PC | Dark Souls: Prepare to Die Edition Review
Death is just a setback in this video review for Dark Souls: Prepare to Die Edition.
Last year, Dark Souls was released on consoles. A towering achievement, its treacherous, interconnected realms offered some of the most absorbing exploration a game has ever conjured, and its intense and grueling combat made victory against even the most common enemies a source of gratification and relief. Now, this masterpiece has made its way to PC as the aptly titled Dark Souls: Prepare to Die Edition. This version adds a few new areas, improves on the console versions in one sense, and falls a bit short of its console counterparts in another. But ultimately, this is the same incredible game that was released on consoles, and if you didn’t have the option to play it then, you definitely shouldn’t let this opportunity go unseized.
You are undead, struggling to fight your way through the realms of Lordran on a quest whose final purpose is anything but clear. Where many games burden you with plot and background lore, Dark Souls lets the places you go tell their own kind of story, one lost in time and shrouded in mystery. The stone ruins at Firelink Shrine, the overrun town known as the Undead Burg, the vast marble halls of Anor Londo–these all speak of a once-prosperous realm rich with history, and rather than spelling it out in detail, Dark Souls lets you wonder about what has dragged this land into its current state of miserable disrepair. Item descriptions and brief conversations with non-player characters occasionally illuminate the smallest aspects of Lordran’s past, and over time, you may piece together a reasonably fleshed-out picture of the crisis that has befallen the land. But you needn’t concern yourself with these details if they don’t interest you. The wondrous realms of Lordran are sure to seduce you whether you care to know their history or not.
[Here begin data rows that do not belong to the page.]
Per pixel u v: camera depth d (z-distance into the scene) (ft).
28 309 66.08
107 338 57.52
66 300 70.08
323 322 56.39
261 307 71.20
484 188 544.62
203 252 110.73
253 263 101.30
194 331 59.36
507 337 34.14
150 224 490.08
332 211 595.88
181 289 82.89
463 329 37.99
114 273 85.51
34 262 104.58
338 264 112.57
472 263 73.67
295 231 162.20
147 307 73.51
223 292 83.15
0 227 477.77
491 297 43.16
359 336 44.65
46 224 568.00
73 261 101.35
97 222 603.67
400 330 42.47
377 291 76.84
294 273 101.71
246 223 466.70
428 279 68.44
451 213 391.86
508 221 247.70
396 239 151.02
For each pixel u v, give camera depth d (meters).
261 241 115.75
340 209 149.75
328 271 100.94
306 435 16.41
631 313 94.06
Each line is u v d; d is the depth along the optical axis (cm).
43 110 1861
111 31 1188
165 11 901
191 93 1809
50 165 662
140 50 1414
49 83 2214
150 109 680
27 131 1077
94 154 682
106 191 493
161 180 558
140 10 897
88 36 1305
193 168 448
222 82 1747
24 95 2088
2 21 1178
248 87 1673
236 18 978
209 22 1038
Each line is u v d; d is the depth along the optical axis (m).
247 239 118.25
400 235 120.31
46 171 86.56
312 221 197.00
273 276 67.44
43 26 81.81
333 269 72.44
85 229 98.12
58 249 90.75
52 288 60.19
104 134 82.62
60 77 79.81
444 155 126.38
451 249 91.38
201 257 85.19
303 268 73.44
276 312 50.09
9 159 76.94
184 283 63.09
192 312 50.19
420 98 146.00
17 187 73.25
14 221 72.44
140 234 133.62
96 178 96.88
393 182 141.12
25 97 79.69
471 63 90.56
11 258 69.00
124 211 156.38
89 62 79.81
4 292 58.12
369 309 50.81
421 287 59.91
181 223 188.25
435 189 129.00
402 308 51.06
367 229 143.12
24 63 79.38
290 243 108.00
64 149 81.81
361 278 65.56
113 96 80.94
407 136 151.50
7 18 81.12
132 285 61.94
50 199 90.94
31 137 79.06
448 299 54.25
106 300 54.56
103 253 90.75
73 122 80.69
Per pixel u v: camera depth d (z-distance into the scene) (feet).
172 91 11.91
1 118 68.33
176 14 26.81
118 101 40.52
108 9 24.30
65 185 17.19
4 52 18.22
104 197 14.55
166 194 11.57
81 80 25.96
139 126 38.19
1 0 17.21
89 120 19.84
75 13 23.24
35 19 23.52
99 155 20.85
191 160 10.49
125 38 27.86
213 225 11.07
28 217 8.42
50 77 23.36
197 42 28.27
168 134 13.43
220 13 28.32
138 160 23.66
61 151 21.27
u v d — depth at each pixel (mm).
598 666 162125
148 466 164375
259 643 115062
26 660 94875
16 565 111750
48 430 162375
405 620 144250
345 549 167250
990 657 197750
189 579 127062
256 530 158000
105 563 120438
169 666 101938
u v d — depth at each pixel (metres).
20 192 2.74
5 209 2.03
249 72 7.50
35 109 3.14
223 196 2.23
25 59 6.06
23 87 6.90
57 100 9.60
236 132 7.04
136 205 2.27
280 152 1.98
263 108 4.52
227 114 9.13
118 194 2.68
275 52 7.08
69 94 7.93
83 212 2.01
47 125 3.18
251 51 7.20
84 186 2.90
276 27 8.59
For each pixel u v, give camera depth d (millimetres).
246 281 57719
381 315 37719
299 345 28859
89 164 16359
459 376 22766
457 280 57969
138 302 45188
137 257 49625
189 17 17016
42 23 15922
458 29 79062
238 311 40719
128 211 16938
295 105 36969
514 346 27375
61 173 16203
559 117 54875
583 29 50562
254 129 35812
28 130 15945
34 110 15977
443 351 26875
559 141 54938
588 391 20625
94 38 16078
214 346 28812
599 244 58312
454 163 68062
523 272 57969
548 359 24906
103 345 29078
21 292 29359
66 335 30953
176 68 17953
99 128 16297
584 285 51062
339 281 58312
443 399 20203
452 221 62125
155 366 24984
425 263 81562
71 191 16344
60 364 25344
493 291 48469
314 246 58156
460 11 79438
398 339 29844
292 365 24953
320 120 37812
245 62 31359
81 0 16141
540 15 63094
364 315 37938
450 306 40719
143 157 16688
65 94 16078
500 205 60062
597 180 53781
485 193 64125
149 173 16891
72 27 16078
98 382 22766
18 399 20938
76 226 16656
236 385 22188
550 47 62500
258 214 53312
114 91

Darkroot Garden is so oppressively green that you can almost feel the air get warm and muggy around you. Running along the surreal shores of Ash Lake is like stepping into a dream. Locations like Anor Londo and the duke’s archives fuse faded opulence with grand machinery in a way that’s reminiscent of locations in the classic adventure game Myst, and like the realms of that game, these places have a way of staying in your head even when you’re not playing. Terrific sound design is a huge factor in Dark Souls’ ability to pull you in. Your steps echo convincingly in vast chambers. A heavy suit of armor clangs with every step you take. The strange noises a feared creature makes may send shivers up your spine before you even lay eyes on it.
From almost your earliest steps in this dangerous world, you’re beset by enemies, and you quickly learn to never let your guard down. Even the most common and clumsy enemies you encounter have attacks that can make short work of you if you’re not careful. Melee combat is straightforward; there are no elaborate combos to learn, and Dark Souls certainly doesn’t need them. With the small assortment of attacks, blocks, parries, and evasive maneuvers at your disposal, the combat in Dark Souls becomes a deadly dance in which each of your strikes that hits its target is a small victory and each potentially devastating attack from an enemy that you narrowly evade offers a new lease on life. Just be aware that poorly implemented mouse and keyboard support makes playing the game that way much too unwieldy; the game demands a controller.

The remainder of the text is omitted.